Clinical stage pharmaceutical company Incannex Healthcare (ASX: IHL) has confirmed its drug candidate IHL-216A has been observed to have a strong neuroprotective effect in a widely known model of sports concussion.
The pre-clinical study used by Incannex was developed in collaboration with the US National Football League (NFL) to mimic the type of brain injury (concussion) that occurs in sports.
The study was organised to compare IHL-216A’s component parts (CBD and isoflurane) to IHL-216A, being the combination drug developed by IHL.
Conducted at Monash University’s Department of Neuroscience, the study compared six groups of 24 Sprague Dawley rats which were subject to scaled concussions using a custom built device to mimic collision mechanics similar to those experienced by NFL players.

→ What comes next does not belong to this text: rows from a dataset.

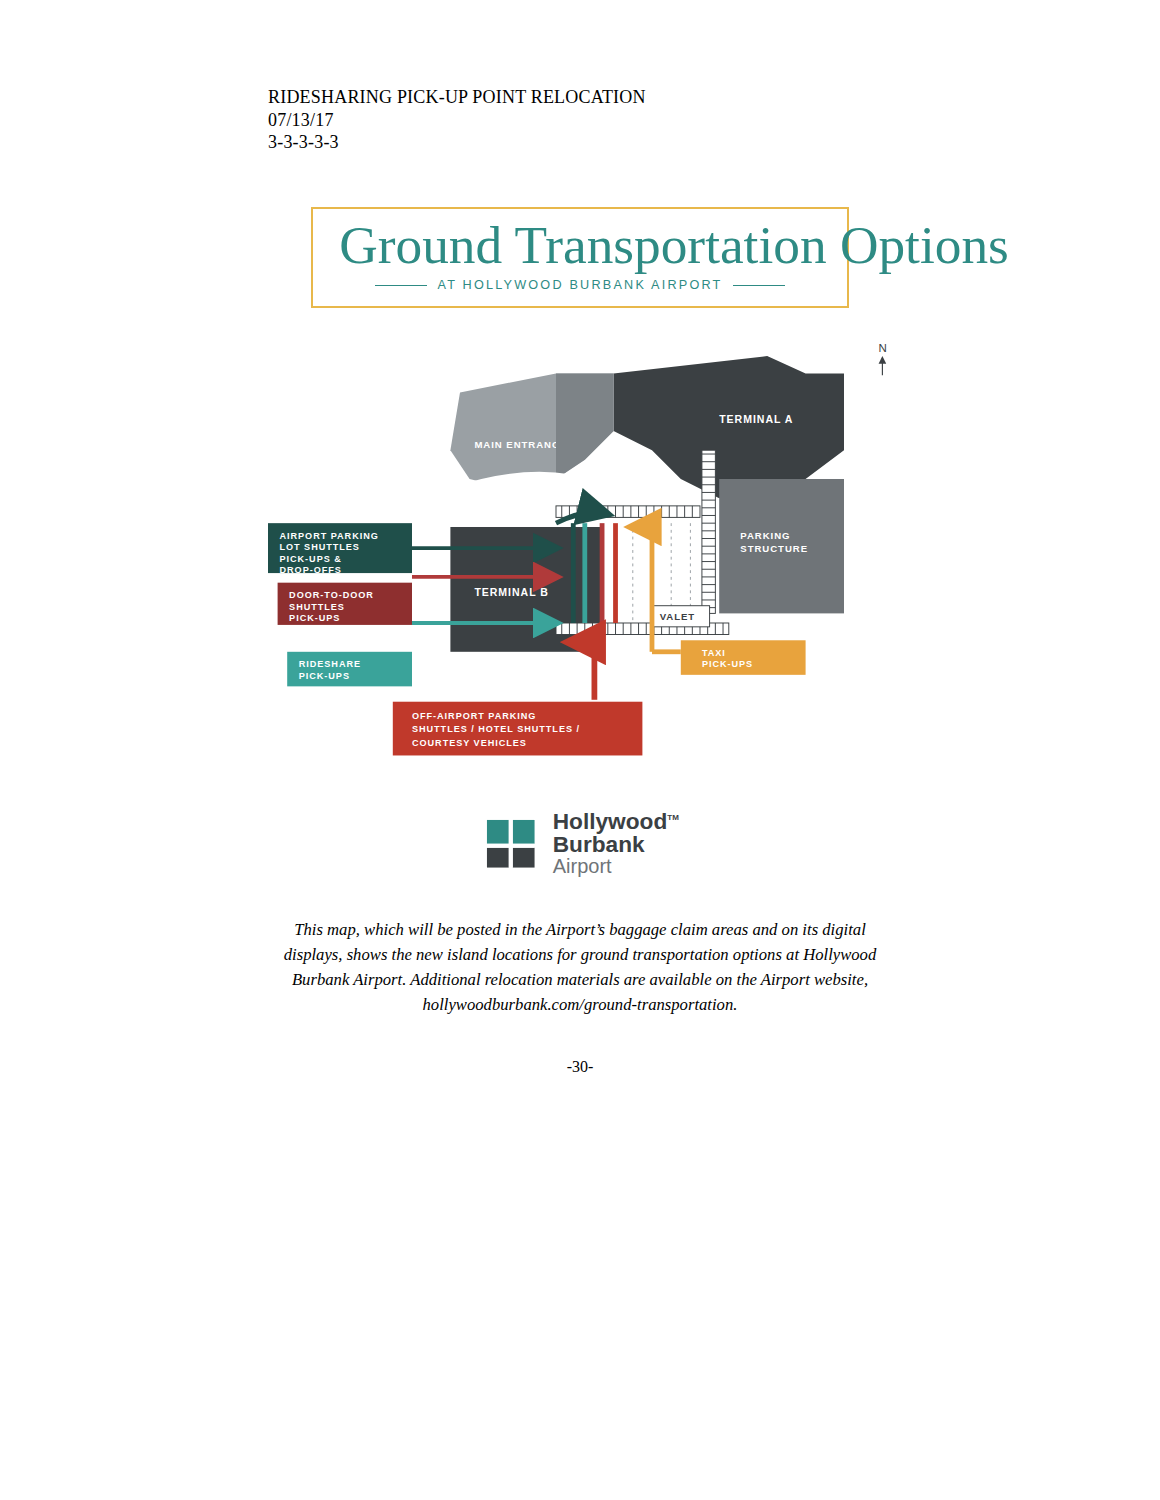RIDESHARING PICK-UP POINT RELOCATION
07/13/17
3-3-3-3-3
Ground Transportation Options
AT HOLLYWOOD BURBANK AIRPORT
N TERMINAL A MAIN ENTRANCE TERMINAL B PARKING STRUCTURE VALET AIRPORT PARKING LOT SHUTTLES PICK-UPS & DROP-OFFS DOOR-TO-DOOR SHUTTLES PICK-UPS RIDESHARE PICK-UPS OFF-AIRPORT PARKING SHUTTLES / HOTEL SHUTTLES / COURTESY VEHICLES TAXI PICK-UPS
HollywoodTM Burbank Airport
This map, which will be posted in the Airport’s baggage claim areas and on its digital displays, shows the new island locations for ground transportation options at Hollywood Burbank Airport. Additional relocation materials are available on the Airport website, hollywoodburbank.com/ground-transportation.
-30-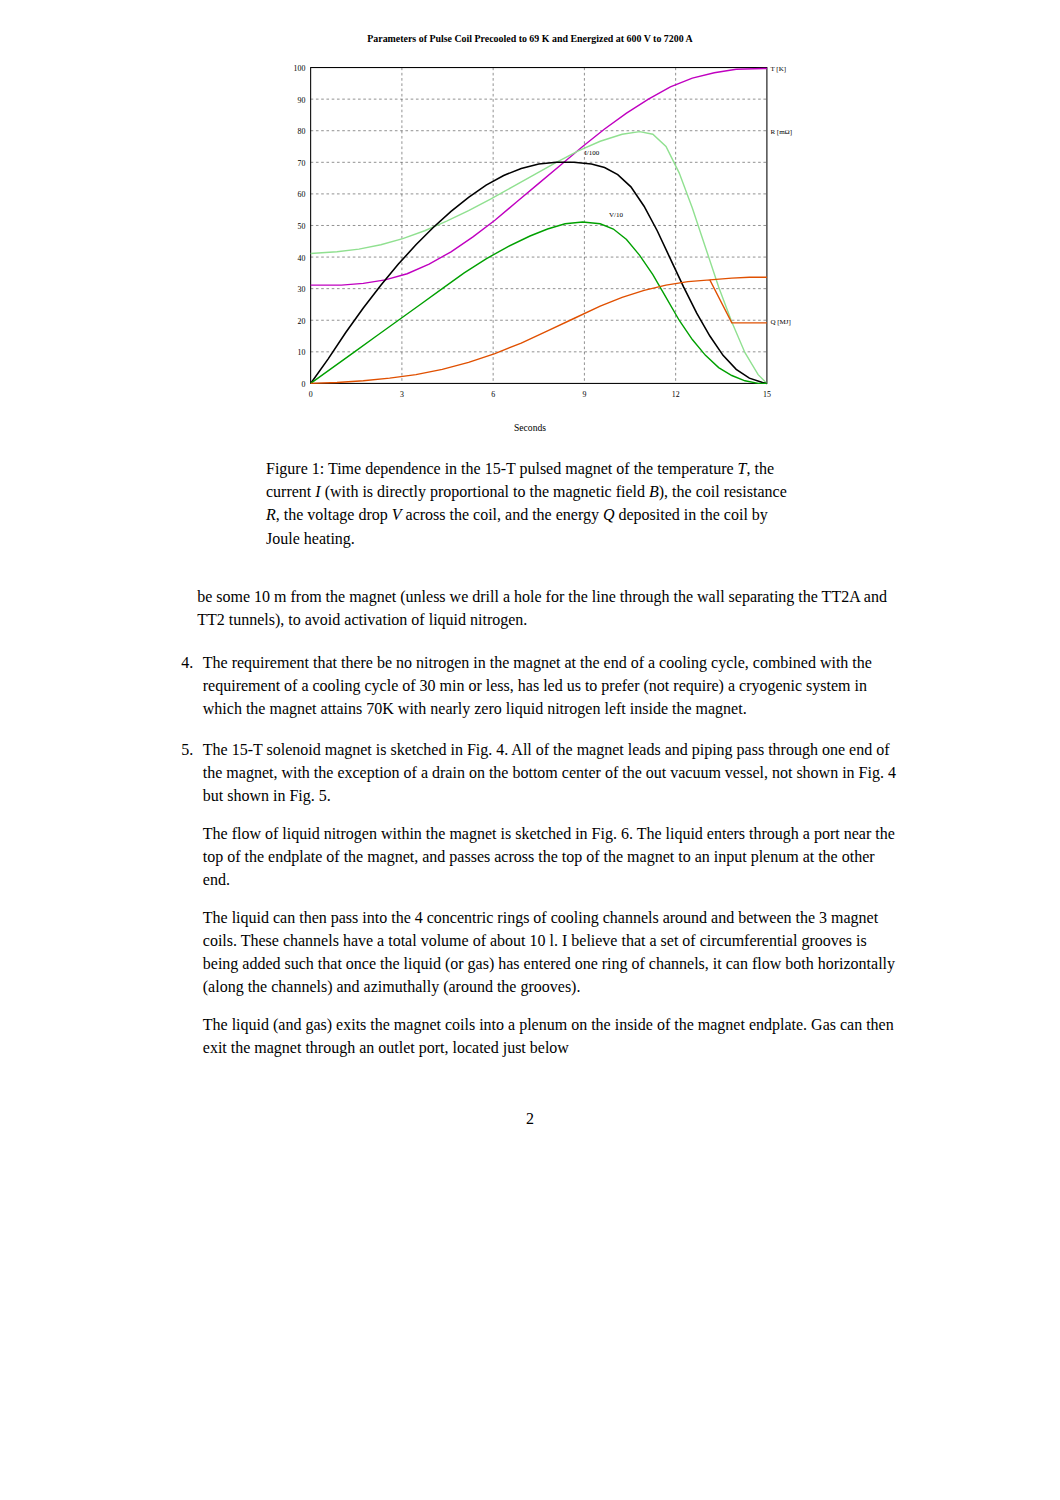Parameters of Pulse Coil Precooled to 69 K and Energized at 600 V to 7200 A
100 90 80 70 60 50 40 30 20 10 0 0 3 6 9 12 15 T [K] R [mΩ] I/100 V/10 Q [MJ]
Seconds
Figure 1: Time dependence in the 15-T pulsed magnet of the temperature T, the current I (with is directly proportional to the magnetic field B), the coil resistance R, the voltage drop V across the coil, and the energy Q deposited in the coil by Joule heating.
be some 10 m from the magnet (unless we drill a hole for the line through the wall separating the TT2A and TT2 tunnels), to avoid activation of liquid nitrogen.
The requirement that there be no nitrogen in the magnet at the end of a cooling cycle, combined with the requirement of a cooling cycle of 30 min or less, has led us to prefer (not require) a cryogenic system in which the magnet attains 70K with nearly zero liquid nitrogen left inside the magnet.
The 15-T solenoid magnet is sketched in Fig. 4. All of the magnet leads and piping pass through one end of the magnet, with the exception of a drain on the bottom center of the out vacuum vessel, not shown in Fig. 4 but shown in Fig. 5.
The flow of liquid nitrogen within the magnet is sketched in Fig. 6. The liquid enters through a port near the top of the endplate of the magnet, and passes across the top of the magnet to an input plenum at the other end.
The liquid can then pass into the 4 concentric rings of cooling channels around and between the 3 magnet coils. These channels have a total volume of about 10 l. I believe that a set of circumferential grooves is being added such that once the liquid (or gas) has entered one ring of channels, it can flow both horizontally (along the channels) and azimuthally (around the grooves).
The liquid (and gas) exits the magnet coils into a plenum on the inside of the magnet endplate. Gas can then exit the magnet through an outlet port, located just below
2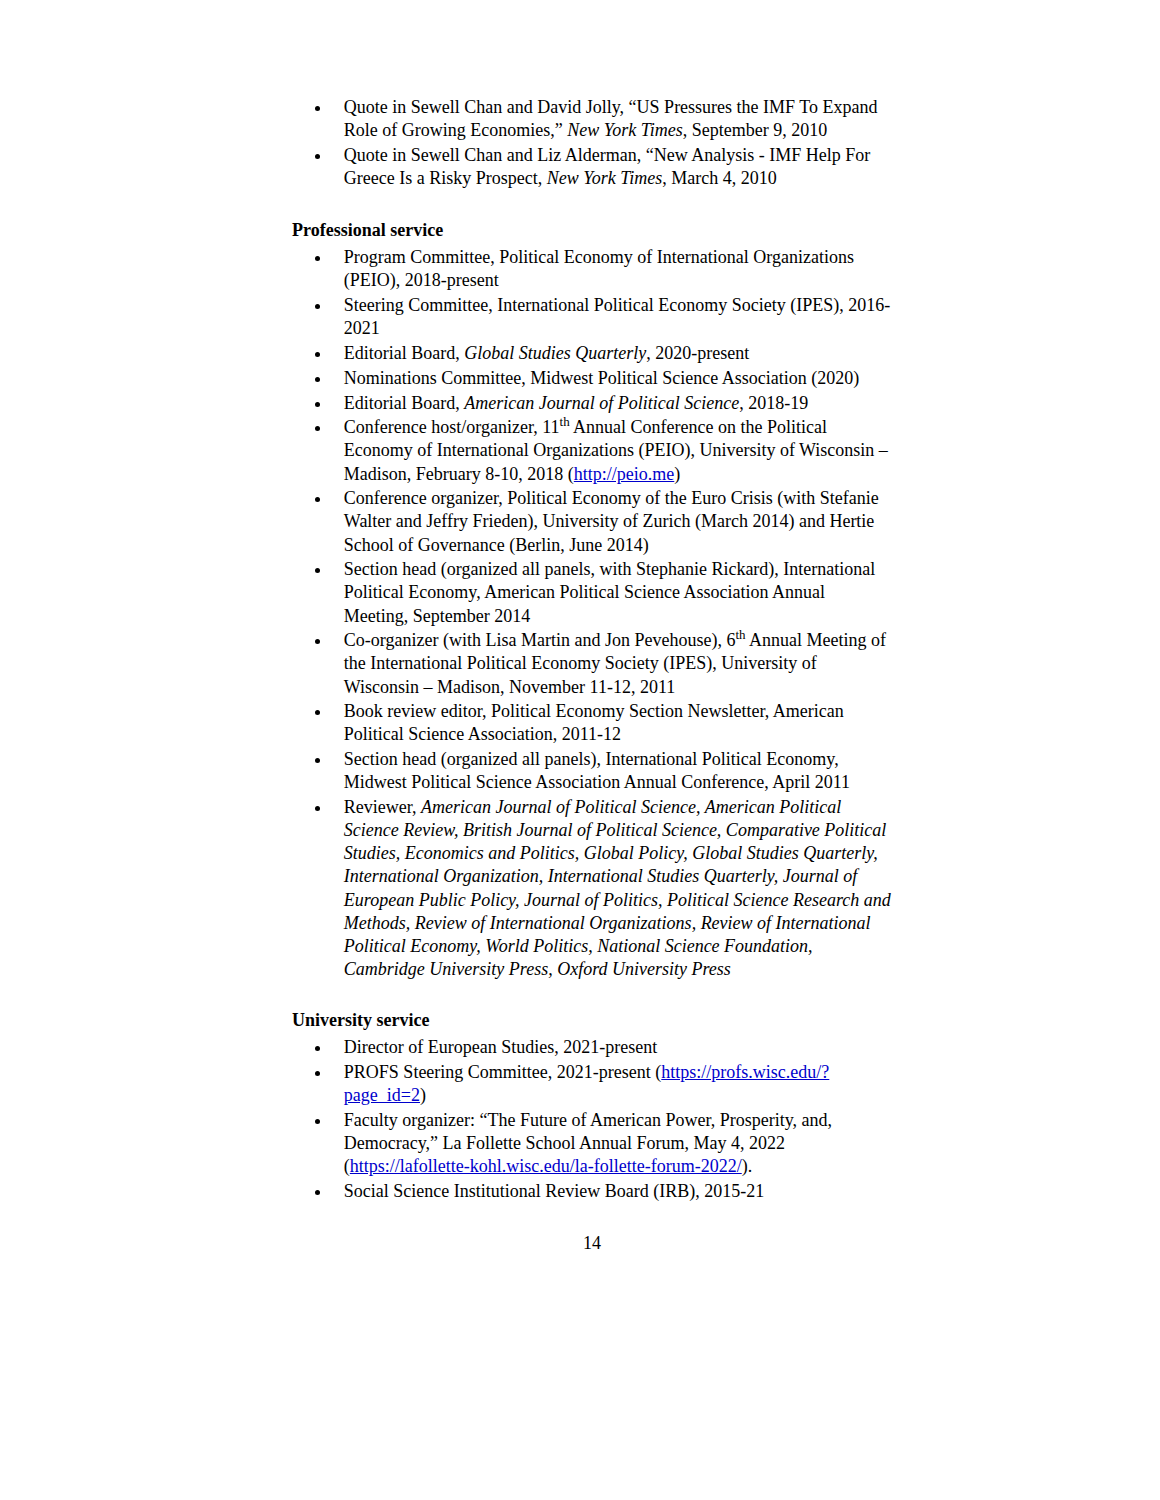Quote in Sewell Chan and David Jolly, “US Pressures the IMF To Expand Role of Growing Economies,” New York Times, September 9, 2010
Quote in Sewell Chan and Liz Alderman, “New Analysis - IMF Help For Greece Is a Risky Prospect, New York Times, March 4, 2010
Professional service
Program Committee, Political Economy of International Organizations (PEIO), 2018-present
Steering Committee, International Political Economy Society (IPES), 2016-2021
Editorial Board, Global Studies Quarterly, 2020-present
Nominations Committee, Midwest Political Science Association (2020)
Editorial Board, American Journal of Political Science, 2018-19
Conference host/organizer, 11th Annual Conference on the Political Economy of International Organizations (PEIO), University of Wisconsin – Madison, February 8-10, 2018 (http://peio.me)
Conference organizer, Political Economy of the Euro Crisis (with Stefanie Walter and Jeffry Frieden), University of Zurich (March 2014) and Hertie School of Governance (Berlin, June 2014)
Section head (organized all panels, with Stephanie Rickard), International Political Economy, American Political Science Association Annual Meeting, September 2014
Co-organizer (with Lisa Martin and Jon Pevehouse), 6th Annual Meeting of the International Political Economy Society (IPES), University of Wisconsin – Madison, November 11-12, 2011
Book review editor, Political Economy Section Newsletter, American Political Science Association, 2011-12
Section head (organized all panels), International Political Economy, Midwest Political Science Association Annual Conference, April 2011
Reviewer, American Journal of Political Science, American Political Science Review, British Journal of Political Science, Comparative Political Studies, Economics and Politics, Global Policy, Global Studies Quarterly, International Organization, International Studies Quarterly, Journal of European Public Policy, Journal of Politics, Political Science Research and Methods, Review of International Organizations, Review of International Political Economy, World Politics, National Science Foundation, Cambridge University Press, Oxford University Press
University service
Director of European Studies, 2021-present
PROFS Steering Committee, 2021-present (https://profs.wisc.edu/?page_id=2)
Faculty organizer: “The Future of American Power, Prosperity, and, Democracy,” La Follette School Annual Forum, May 4, 2022 (https://lafollette-kohl.wisc.edu/la-follette-forum-2022/).
Social Science Institutional Review Board (IRB), 2015-21
14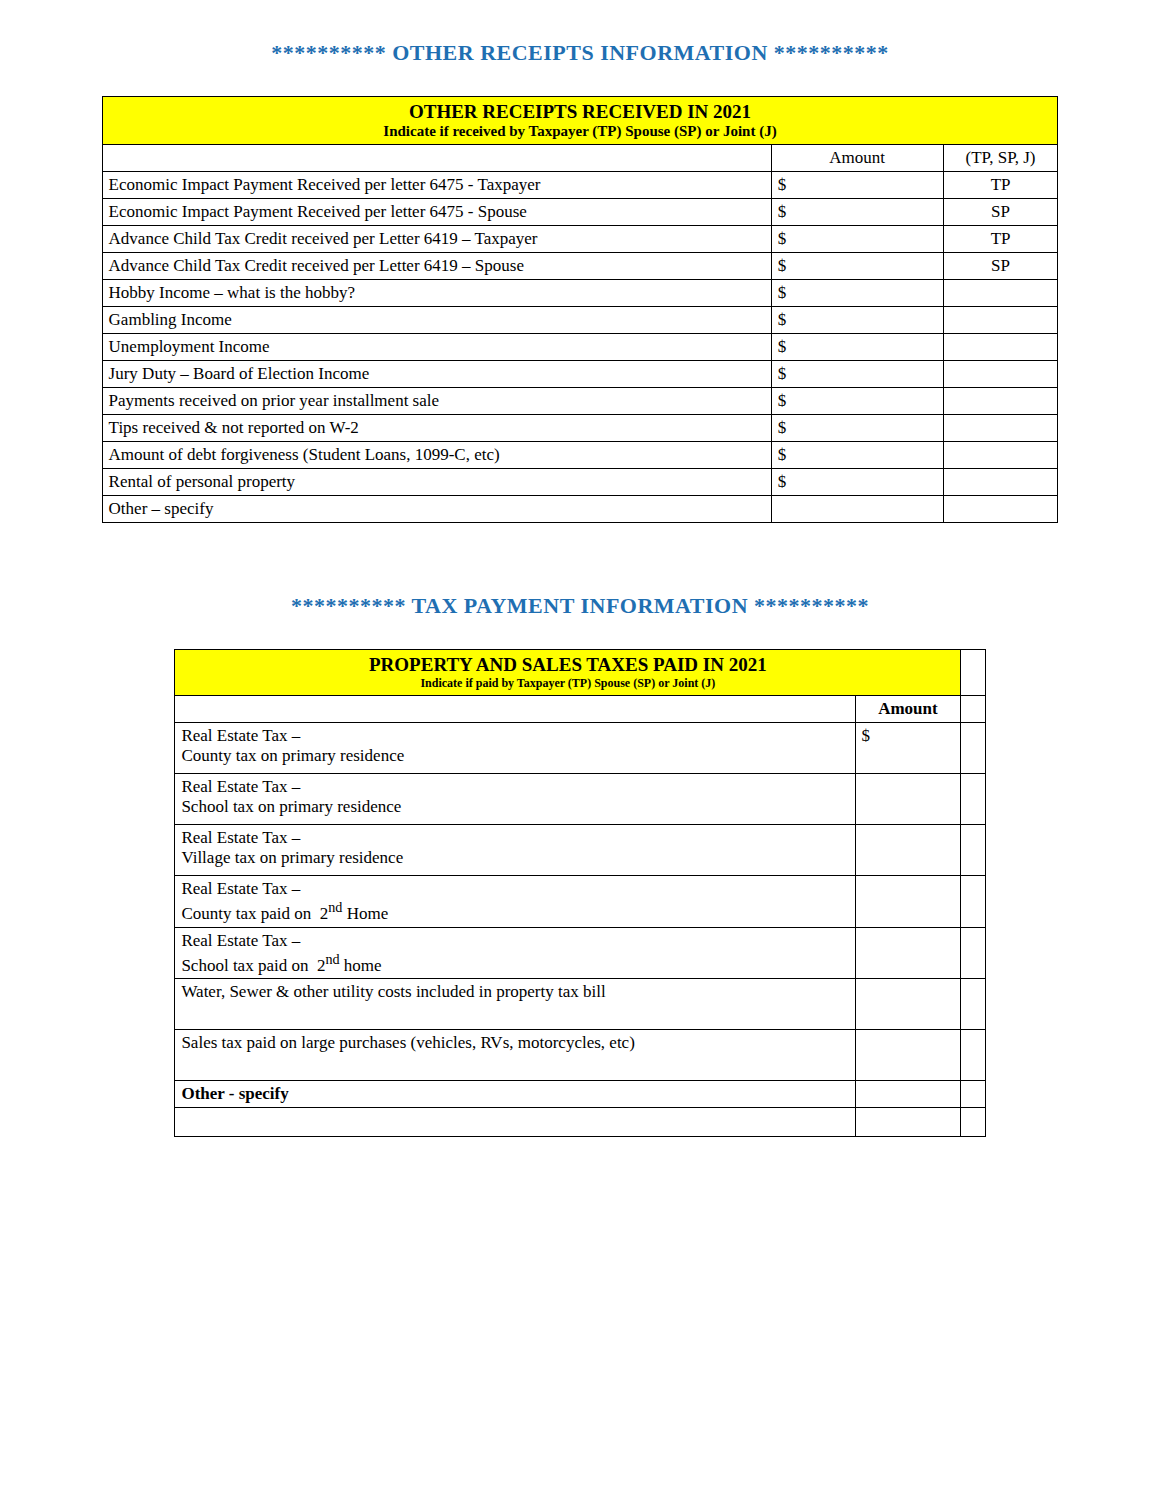********** OTHER RECEIPTS INFORMATION **********
| OTHER RECEIPTS RECEIVED IN 2021 Indicate if received by Taxpayer (TP) Spouse (SP) or Joint (J) |
| | Amount | (TP, SP, J) |
| Economic Impact Payment Received per letter 6475 - Taxpayer | $ | TP |
| Economic Impact Payment Received per letter 6475 - Spouse | $ | SP |
| Advance Child Tax Credit received per Letter 6419 – Taxpayer | $ | TP |
| Advance Child Tax Credit received per Letter 6419 – Spouse | $ | SP |
| Hobby Income – what is the hobby? | $ | |
| Gambling Income | $ | |
| Unemployment Income | $ | |
| Jury Duty – Board of Election Income | $ | |
| Payments received on prior year installment sale | $ | |
| Tips received & not reported on W-2 | $ | |
| Amount of debt forgiveness (Student Loans, 1099-C, etc) | $ | |
| Rental of personal property | $ | |
| Other – specify | | |
********** TAX PAYMENT INFORMATION **********
| PROPERTY AND SALES TAXES PAID IN 2021 Indicate if paid by Taxpayer (TP) Spouse (SP) or Joint (J) | |
| | Amount | |
| Real Estate Tax – County tax on primary residence | $ | |
| Real Estate Tax – School tax on primary residence | | |
| Real Estate Tax – Village tax on primary residence | | |
| Real Estate Tax – County tax paid on 2 nd Home | | |
| Real Estate Tax – School tax paid on 2 nd home | | |
| Water, Sewer & other utility costs included in property tax bill | | |
| Sales tax paid on large purchases (vehicles, RVs, motorcycles, etc) | | |
| Other - specify | | |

The rats were tested in a Y-maze task, which assesses spatial memory by determining an animal’s ability to discriminate between a new and familiar arm of the Y structure.
One full day after injury, rats treated with IHL-216A were found to have no difference in discrimination index compared to uninjured animals.
In contrast, an injured group of 24 rodents treated with CBD alone only showed intermediate recovery performance in the Y-maze.
Findings from the study indicate any defects in spatial memory observed 24 hours following injury were restored in animals treated with IHL-216A.
The results further support the protective effects of IHL-216A in traumatic brain injury and expand upon an initial animal study conducted by Incannex in 2020.
In the 2020 study, Incannex observed that IHL-216A outperformed CBD alone by 53% for CA1 and 60% for CA2 parts of the brain, demonstrating less neuronal damage experienced by rodents relative to CBD.
These regions of the brain are known to be important in the formation and storage of memories.
Incannex has now commenced preparation of a pre-investigational new drug (IND) information package for meetings with the US Food and Drug Administration later this year.
Incannex chief scientific officer Dr Mark Bleackley said the study demonstrated the potential for IHL-216A to be a valuable drug in treating sports-related concussion.
“It is exciting that we have observed a neuroprotective effect for IHL-216A in an animal model, which replicates injuries observed in sports concussion… combining the results from our two animal studies indicates [this drug] has the potential to reduce the effects of traumatic brain injuries across the spectrum of injury severity,” he said.
“The data also gives us the confidence to proceed to clinical development, the first step of which is preparing for a pre-IND meeting with the FDA to get confirmation that our proposed clinical development strategy is acceptable.”
Football player brain study
According to a 2017 brain study, 99% of brains belonging to deceased NFL players and 91% of brains from college football players had various stages of chronic traumatic encephalopathy (CTE).
CTE is a progressive and fatal brain disease associated with repeated traumatic brain injuries including concussions and multiple blows to the head.
Symptoms of CTE include memory loss, confusion, impaired judgment, impulse control problems, aggression, depression and, eventually, progressive dementia.
No current treatments for prescription
Dr Bleackley said there are currently no post-concussion drug treatments which doctors can prescribe to sportspeople who experience concussion and traumatic brain injury.
“By reducing the secondary effects of the concussion, the introduction of IHL-216A as a treatment medication may see players return to the field sooner and lower their risk of ongoing concussion symptoms and CTE,” he said.
He said Incannex would target the use of IHL-216A in all forms of concussion and brain trauma, including falls and vehicle accidents.